Though the election results continue to be a subject of debate, that is neither within the scope nor the jurisdiction of this article. Rather I would wish to juxtapose the judicial system of the Igbo community from where Achebe draws his raw materials for his classic novel Things Fall Apart against the modern judicial system of the apex court.

I would wish to mark Chinua Achebe’s 10th year since his demise (to be marked on March 21, 2023) by using his classic novel to challenge the colonialists’ ideology inculcated into the minds of the colonised that their systems were not in existence and where they existed, they did not meet the civilisation threshold. 

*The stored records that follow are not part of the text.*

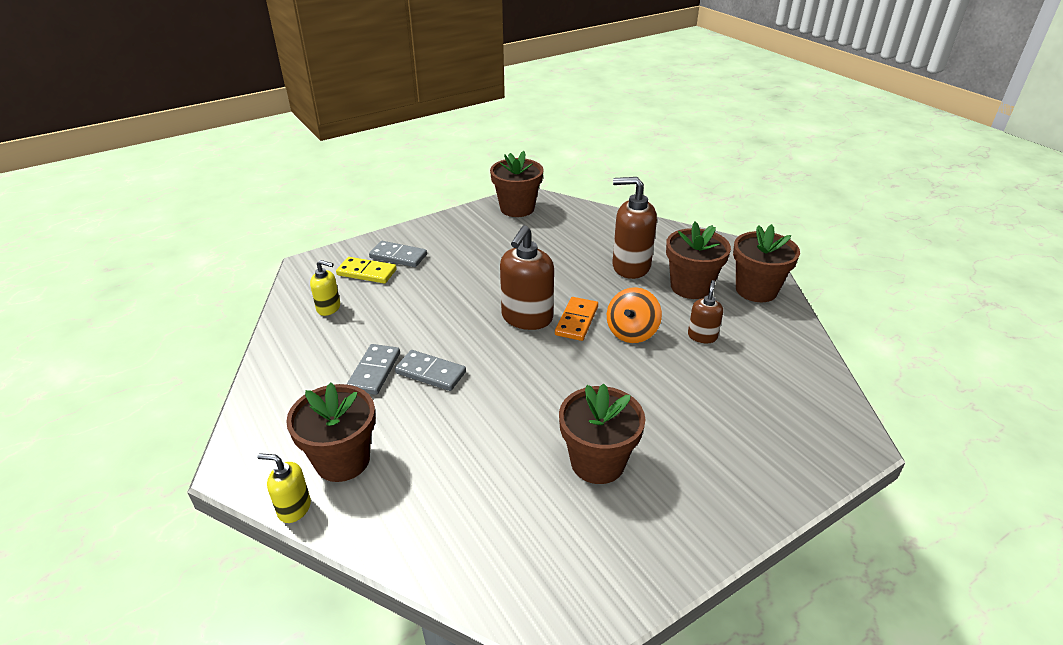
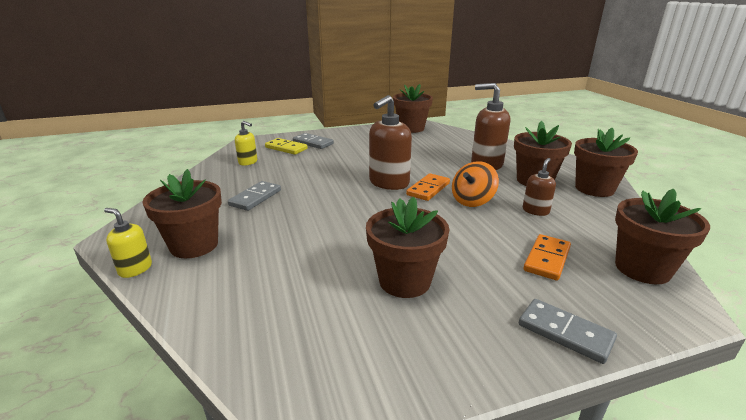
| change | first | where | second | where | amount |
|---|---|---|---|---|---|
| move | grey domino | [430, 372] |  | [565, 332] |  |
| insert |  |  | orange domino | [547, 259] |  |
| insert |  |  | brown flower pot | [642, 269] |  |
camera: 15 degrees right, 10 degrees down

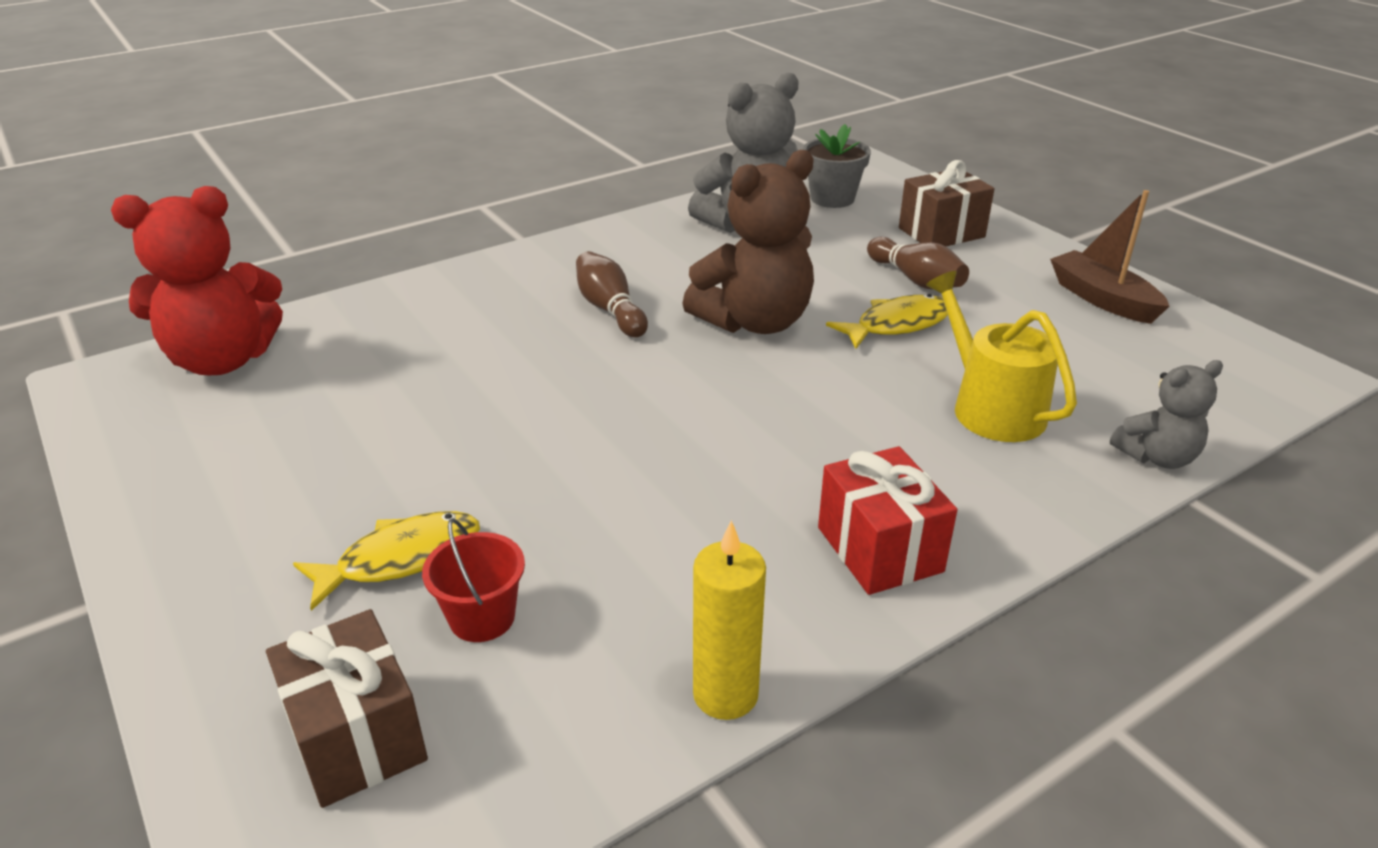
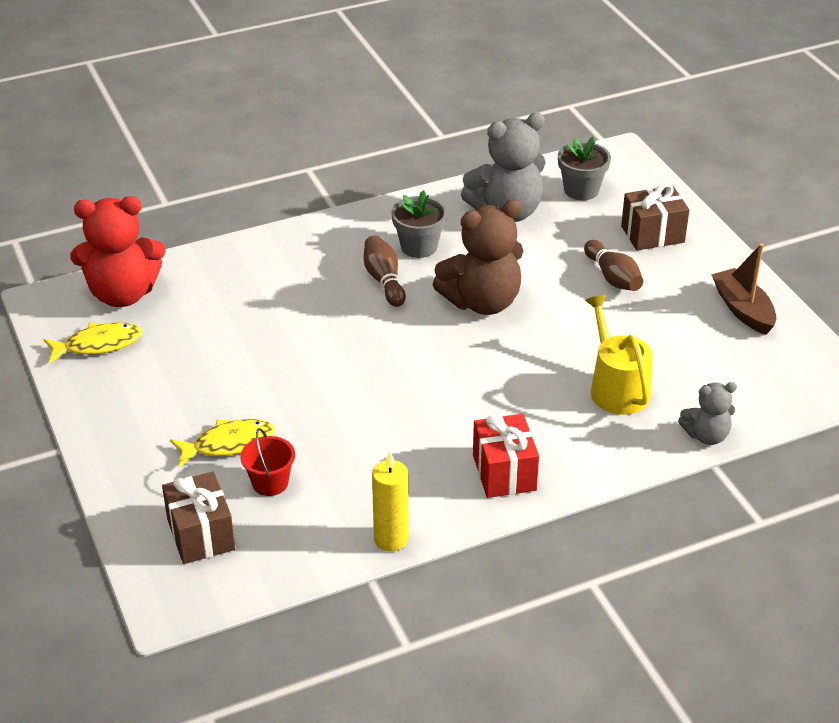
| change | first | where | second | where | amount |
|---|---|---|---|---|---|
| move | yellow fish | [897, 325] |  | [98, 345] |  |
| insert |  |  | grey flower pot | [419, 247] |  |
camera: 10 degrees right, 5 degrees up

The judicial system in Achebe’s Things Fall Apart, led by the Egwugwu principle, is enough evidence that Supreme Court was not introduced by the West, rather it existed in Africa albeit in a different form.

In one of the many events where the Egwugwus, the ancestors of the clan believed to come from underground (in a real sense they were successful men of the clan accorded the status of judges), there is a gathering to determine a marriage dispute between Mgbafo and her husband Uzowulu.

The two, together with their witnesses, have brought their case to Egwugwu's house to be heard and determined by the nine Egwugwus whose leader is Evil Forest after Uzowulu is dissatisfied with all other judicial systems presided over by ordinary elders.

Evil Forest calls the meeting to order, salutes the gathering with “Umuofia Kwenu” salutation then sits down to listen to Uzowulu, the plaintiff. They also take time to listen to Udukwe, the accused. He then calls two witnesses, Uzowulu’s neighbours, to corroborate the accusation. 

Once the hearing is over, he calls the other eight Egwugwus into the Egwugwu house to consult together after which they emerge with the judgment. 

Evil Forest, once again, is charged with the duty of delivering it. His introductory words demonstrate a seasoned judge who does not hold the monopoly of jurisprudence: “We have heard both sides of the case...our duty is not to blame this man or to blame that but to determine the case”.

He then issues orders on what Uzowulu must do in order to get his wife back, which is within the dictates of the clan’s customs.

From the above happenings, it is evident that a very sound pre-colonial jurisprudence system existed in Umuofia and, indeed, Africa. It is indisputable that every bit of the modern Supreme Court is implied in it; complete with the Supreme Court president in the personage of Evil Forest, Egwugwu house which is the Supreme Court itself, the Plaintiff and the Accused, the process of listening to “lawyers” and “witnesses” before retiring to “write” the judgment and “reading” it, a duty entrusted to Evil Forest, the Egwugwu house “president”.

Kenyan case

Evidently, the concept of the Supreme Court, which recently determined the presidential electoral case between Raila Odinga and William Ruto, is not a preserve of the West. 

Again, the declaration of African customs as barbaric, backward and uncouth and the presentation of Africans as pitiable beings swimming in miasma of darkness, in need of salvation, was a fallacy fed to the colonized with a view to effecting their subjugation anchored in self-hatred and lack of self-esteem, leading to their acceptance to be authorised by the Western culture.

Now that the apex court pronounced itself on the matter of presidential elections but still one party felt disgruntled, let us continue with the research, to see what we can borrow from African customs to enrich the mostly Western-leaning judiciary.

By so doing, we will not only enrich our judicial system but also vilify Achebe’s agenda of writing back to inform the West that African culture is not anti-civilisation.